Looking To Be a Long Night in Ohio

As the nation waits with baited breath on November 7 to see if Ohio, America’s quintessential swing state, turns from red to blue, it increasingly looks like frustrated voters may have to wait days before knowing who are the winners of the contests for Governor and U.S. Senate.
Since at least the 2004 presidential election, Ohio has been known for voting practices that would make a backwater banana republic blush. And it looks like despite millions spent on new technology, things just haven’t gotten any better. The primary elections were a disaster, and now that Ohio has a no-excuse law for absentee ballots on the books, county election boards simply do not have the capacity to count the votes in a quick, accurate manner.
The situation is not helped by the fact that J. Kenneth Blackwell, all but certain to suffer a landslide defeat in the governor’s election, refuses to allow counties to scan in the absentee ballots prior to Election Day. The reason for this is simple: Blackwell and his struggling Republican pal Mike DeWine will lose heavily in Ohio’s urban counties, and the longer the results are delayed, the more doubt the GOP can cast on the outcome of the elections.

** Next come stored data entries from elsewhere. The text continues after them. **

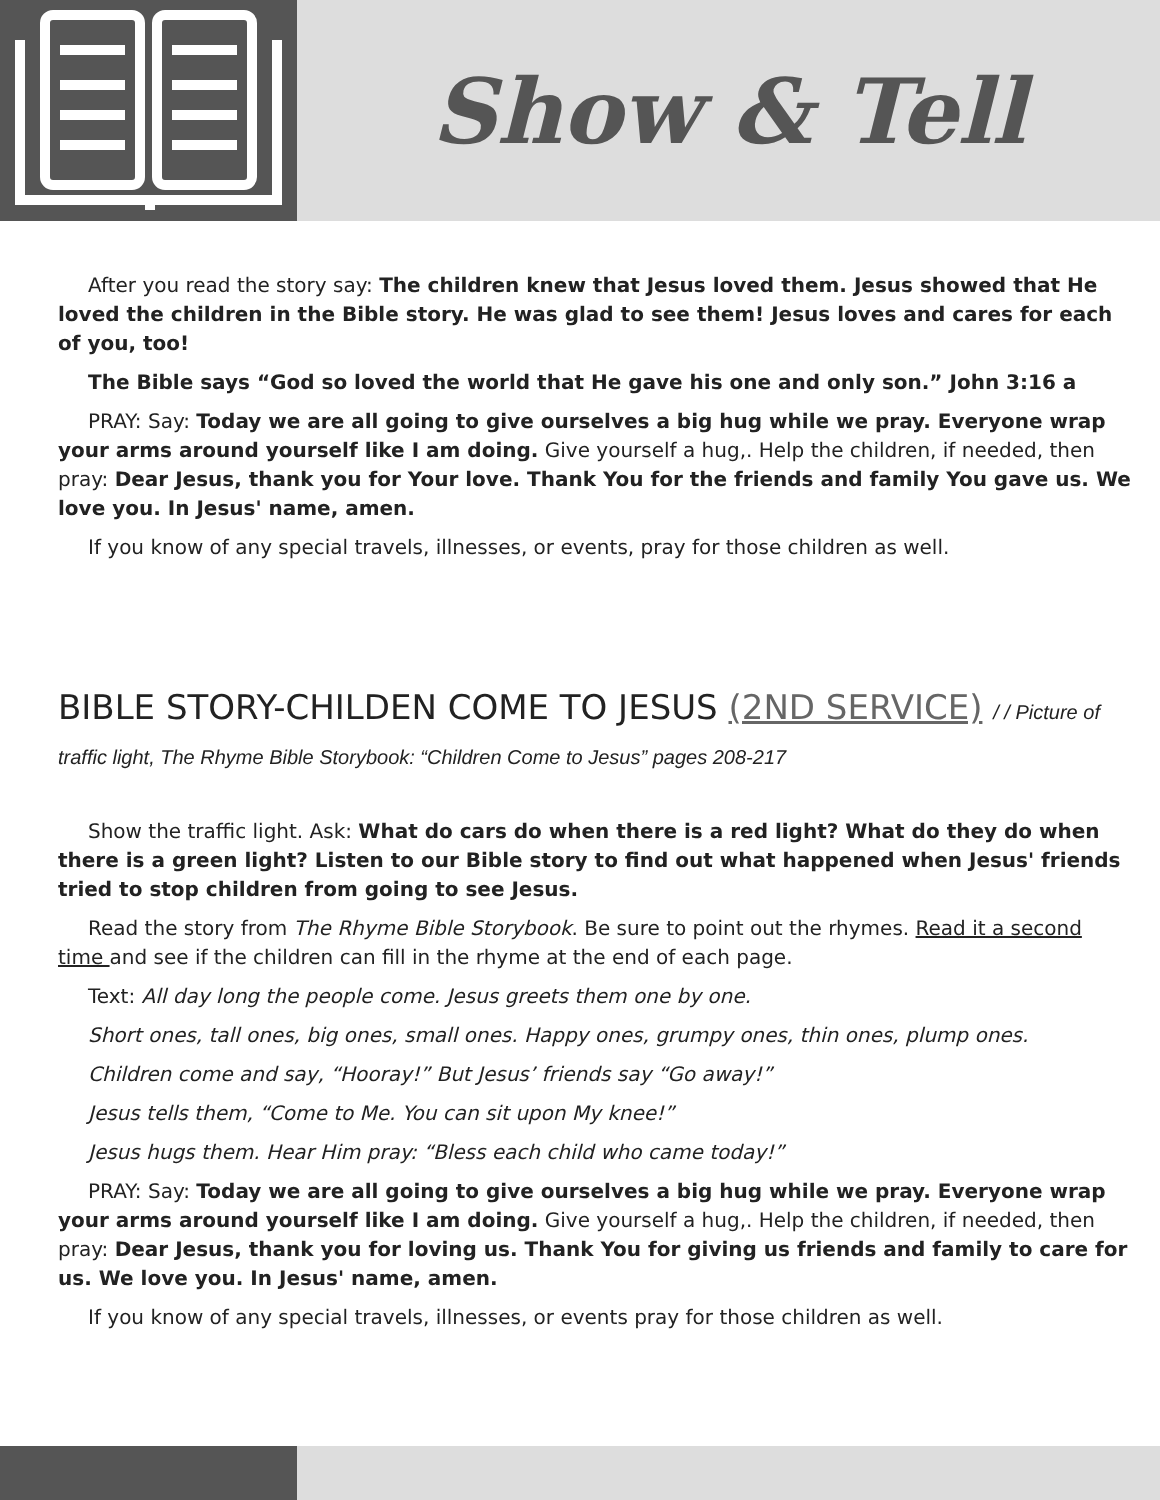Show & Tell
After you read the story say: The children knew that Jesus loved them. Jesus showed that He loved the children in the Bible story. He was glad to see them! Jesus loves and cares for each of you, too!
The Bible says “God so loved the world that He gave his one and only son.” John 3:16 a
PRAY: Say: Today we are all going to give ourselves a big hug while we pray. Everyone wrap your arms around yourself like I am doing. Give yourself a hug,. Help the children, if needed, then pray: Dear Jesus, thank you for Your love. Thank You for the friends and family You gave us. We love you. In Jesus' name, amen.
If you know of any special travels, illnesses, or events, pray for those children as well.
BIBLE STORY-CHILDEN COME TO JESUS (2ND SERVICE) / / Picture of traffic light, The Rhyme Bible Storybook: “Children Come to Jesus” pages 208-217
Show the traffic light. Ask: What do cars do when there is a red light? What do they do when there is a green light? Listen to our Bible story to find out what happened when Jesus' friends tried to stop children from going to see Jesus.
Read the story from The Rhyme Bible Storybook. Be sure to point out the rhymes. Read it a second time and see if the children can fill in the rhyme at the end of each page.
Text: All day long the people come. Jesus greets them one by one.
Short ones, tall ones, big ones, small ones. Happy ones, grumpy ones, thin ones, plump ones.
Children come and say, “Hooray!” But Jesus’ friends say “Go away!”
Jesus tells them, “Come to Me. You can sit upon My knee!”
Jesus hugs them. Hear Him pray: “Bless each child who came today!”
PRAY: Say: Today we are all going to give ourselves a big hug while we pray. Everyone wrap your arms around yourself like I am doing. Give yourself a hug,. Help the children, if needed, then pray: Dear Jesus, thank you for loving us. Thank You for giving us friends and family to care for us. We love you. In Jesus' name, amen.
If you know of any special travels, illnesses, or events pray for those children as well.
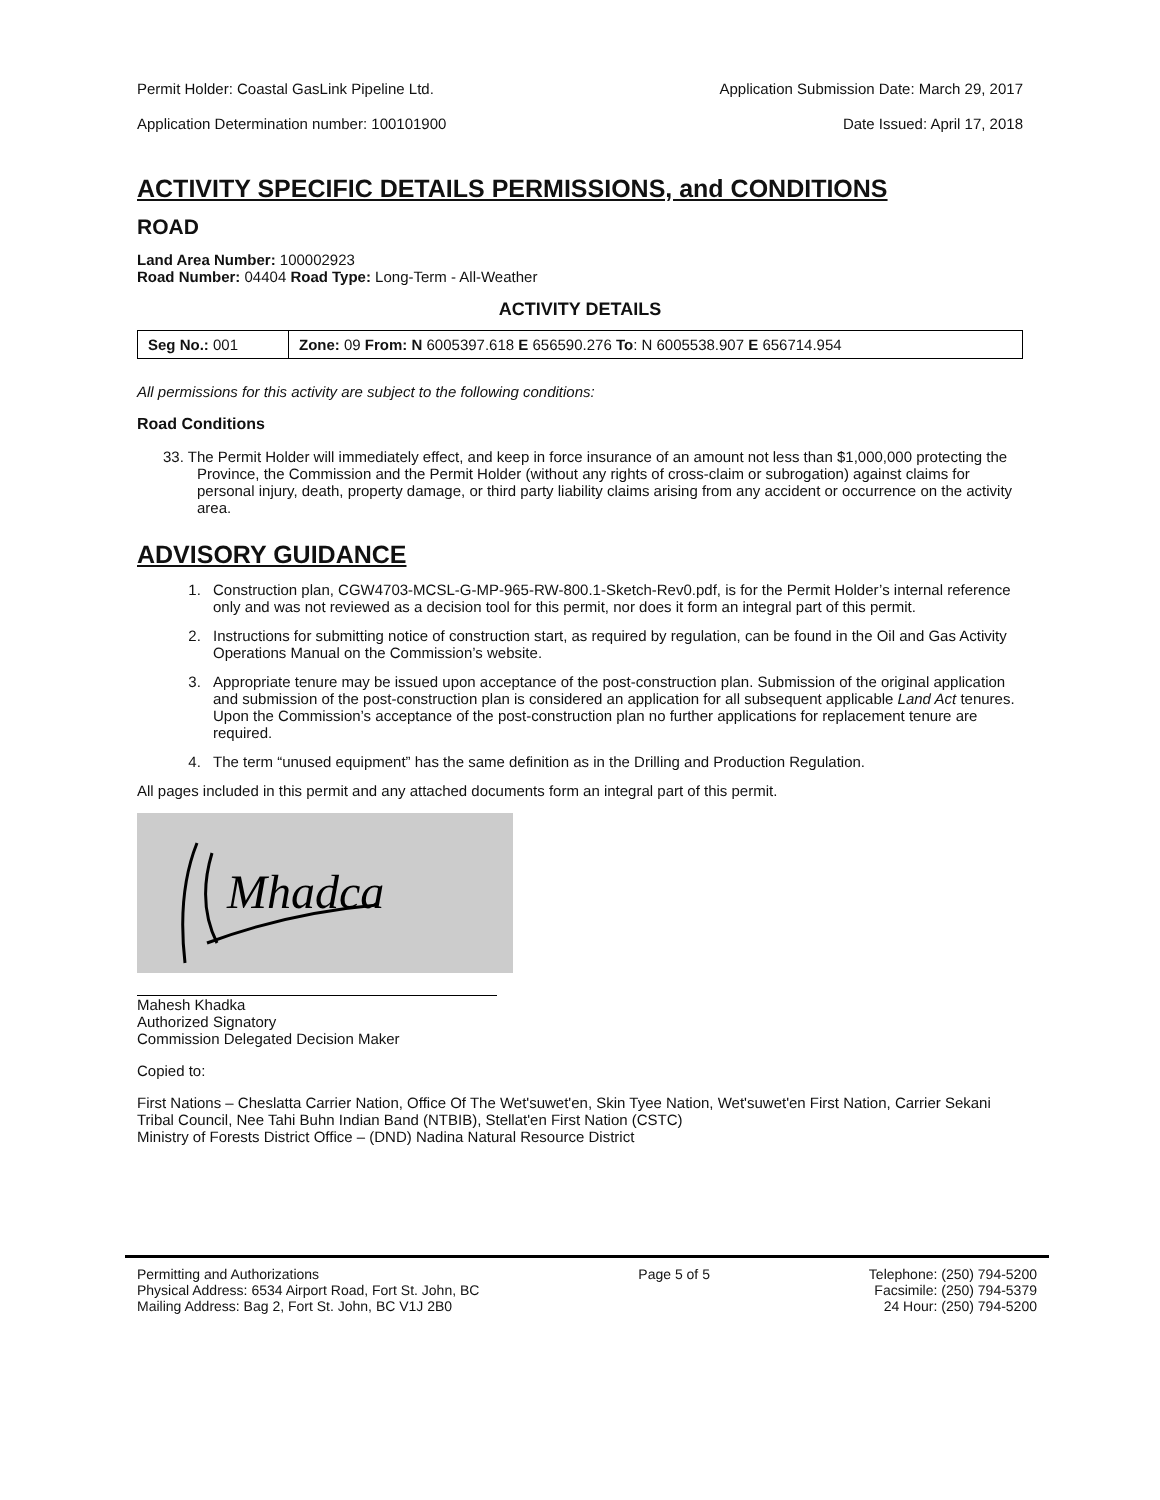Permit Holder: Coastal GasLink Pipeline Ltd. Application Submission Date: March 29, 2017
Application Determination number: 100101900 Date Issued: April 17, 2018
ACTIVITY SPECIFIC DETAILS PERMISSIONS, and CONDITIONS
ROAD
Land Area Number: 100002923
Road Number: 04404 Road Type: Long-Term - All-Weather
ACTIVITY DETAILS
| Seg No.: 001 | Zone: 09 From: N 6005397.618 E 656590.276 To : N 6005538.907 E 656714.954 |
All permissions for this activity are subject to the following conditions:
Road Conditions
33. The Permit Holder will immediately effect, and keep in force insurance of an amount not less than $1,000,000 protecting the Province, the Commission and the Permit Holder (without any rights of cross-claim or subrogation) against claims for personal injury, death, property damage, or third party liability claims arising from any accident or occurrence on the activity area.
ADVISORY GUIDANCE
1. Construction plan, CGW4703-MCSL-G-MP-965-RW-800.1-Sketch-Rev0.pdf, is for the Permit Holder’s internal reference only and was not reviewed as a decision tool for this permit, nor does it form an integral part of this permit.
2. Instructions for submitting notice of construction start, as required by regulation, can be found in the Oil and Gas Activity Operations Manual on the Commission’s website.
3. Appropriate tenure may be issued upon acceptance of the post-construction plan. Submission of the original application and submission of the post-construction plan is considered an application for all subsequent applicable Land Act tenures. Upon the Commission’s acceptance of the post-construction plan no further applications for replacement tenure are required.
4. The term “unused equipment” has the same definition as in the Drilling and Production Regulation.
All pages included in this permit and any attached documents form an integral part of this permit.
Mhadca
Mahesh Khadka
Authorized Signatory
Commission Delegated Decision Maker
Copied to:
First Nations – Cheslatta Carrier Nation, Office Of The Wet'suwet'en, Skin Tyee Nation, Wet'suwet'en First Nation, Carrier Sekani Tribal Council, Nee Tahi Buhn Indian Band (NTBIB), Stellat'en First Nation (CSTC)
Ministry of Forests District Office – (DND) Nadina Natural Resource District
Permitting and Authorizations
Physical Address: 6534 Airport Road, Fort St. John, BC
Mailing Address: Bag 2, Fort St. John, BC V1J 2B0
Page 5 of 5 Telephone: (250) 794-5200
Facsimile: (250) 794-5379
24 Hour: (250) 794-5200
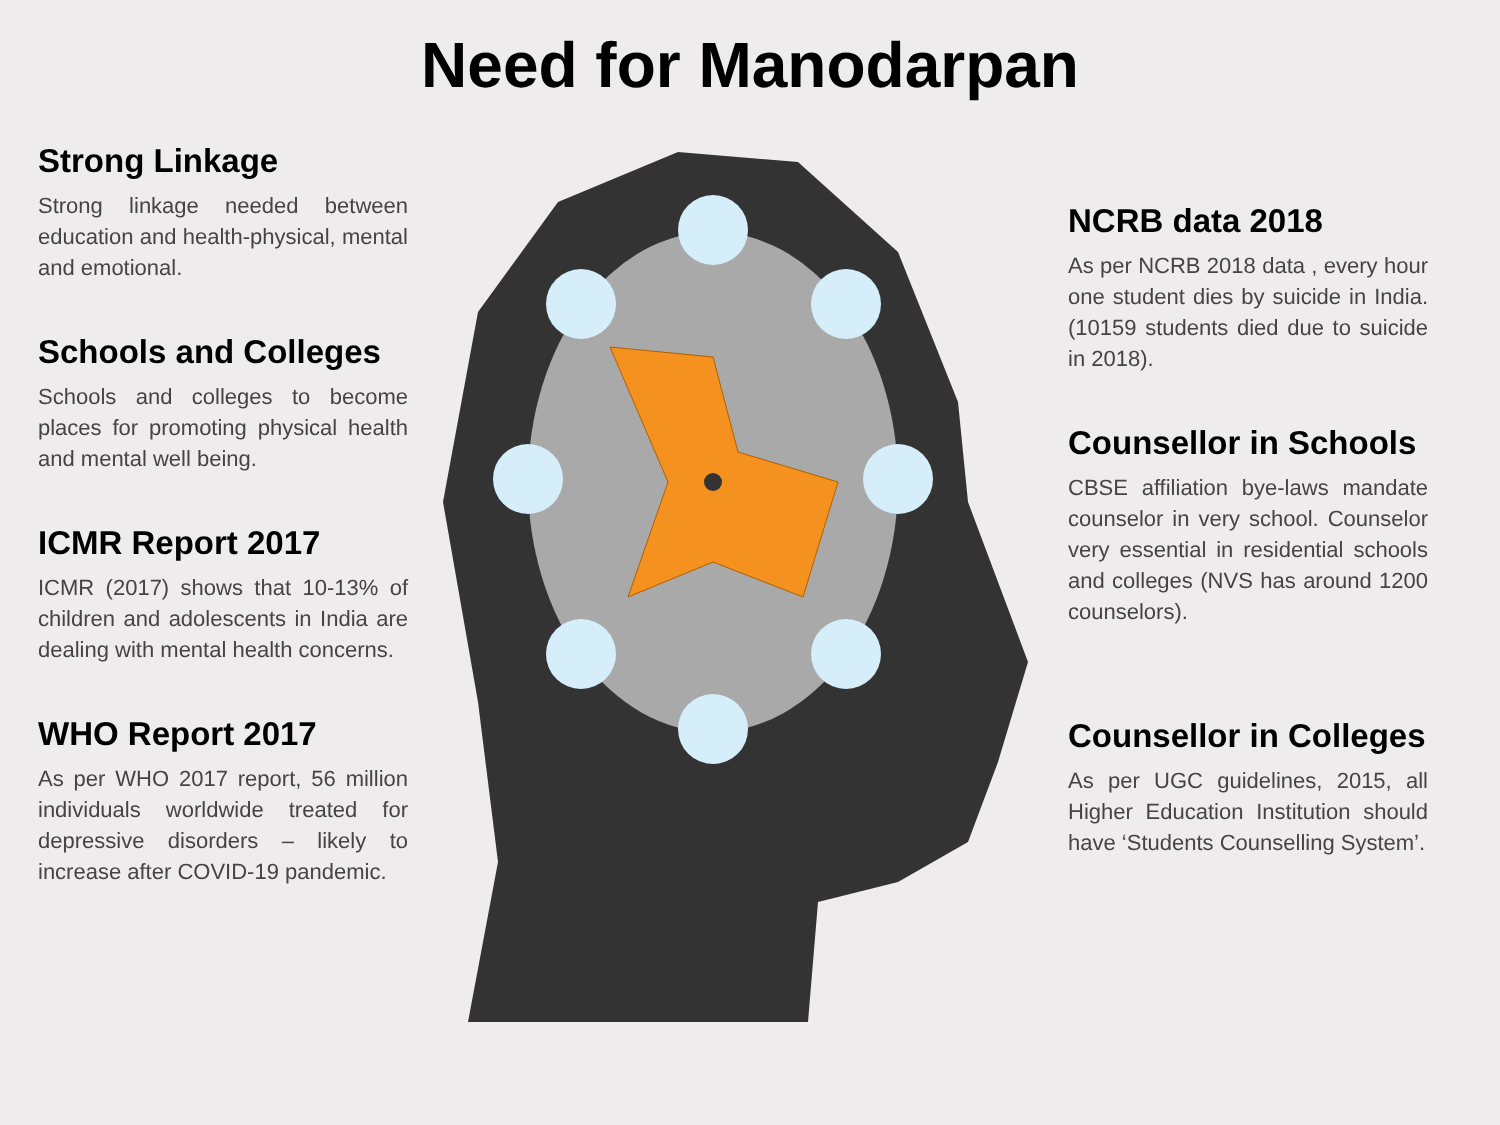Need for Manodarpan
Strong Linkage
Strong linkage needed between education and health-physical, mental and emotional.
Schools and Colleges
Schools and colleges to become places for promoting physical health and mental well being.
ICMR Report 2017
ICMR (2017) shows that 10-13% of children and adolescents in India are dealing with mental health concerns.
WHO Report 2017
As per WHO 2017 report, 56 million individuals worldwide treated for depressive disorders – likely to increase after COVID-19 pandemic.
NCRB data 2018
As per NCRB 2018 data , every hour one student dies by suicide in India. (10159 students died due to suicide in 2018).
Counsellor in Schools
CBSE affiliation bye-laws mandate counselor in very school. Counselor very essential in residential schools and colleges (NVS has around 1200 counselors).
Counsellor in Colleges
As per UGC guidelines, 2015, all Higher Education Institution should have ‘Students Counselling System’.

Blackwell’s self-serving interpretation of the law is an outrage, but with November 7 just around the corner, county election officials have neither the time nor the inclination to make Blackwell do what’s right.
It looks like November 7 could be a banner night for Congressmen Sherrod Brown and Ted Strickland. If they win, let’s hope we all know it before Santa gives Karl Rove a lump of coal.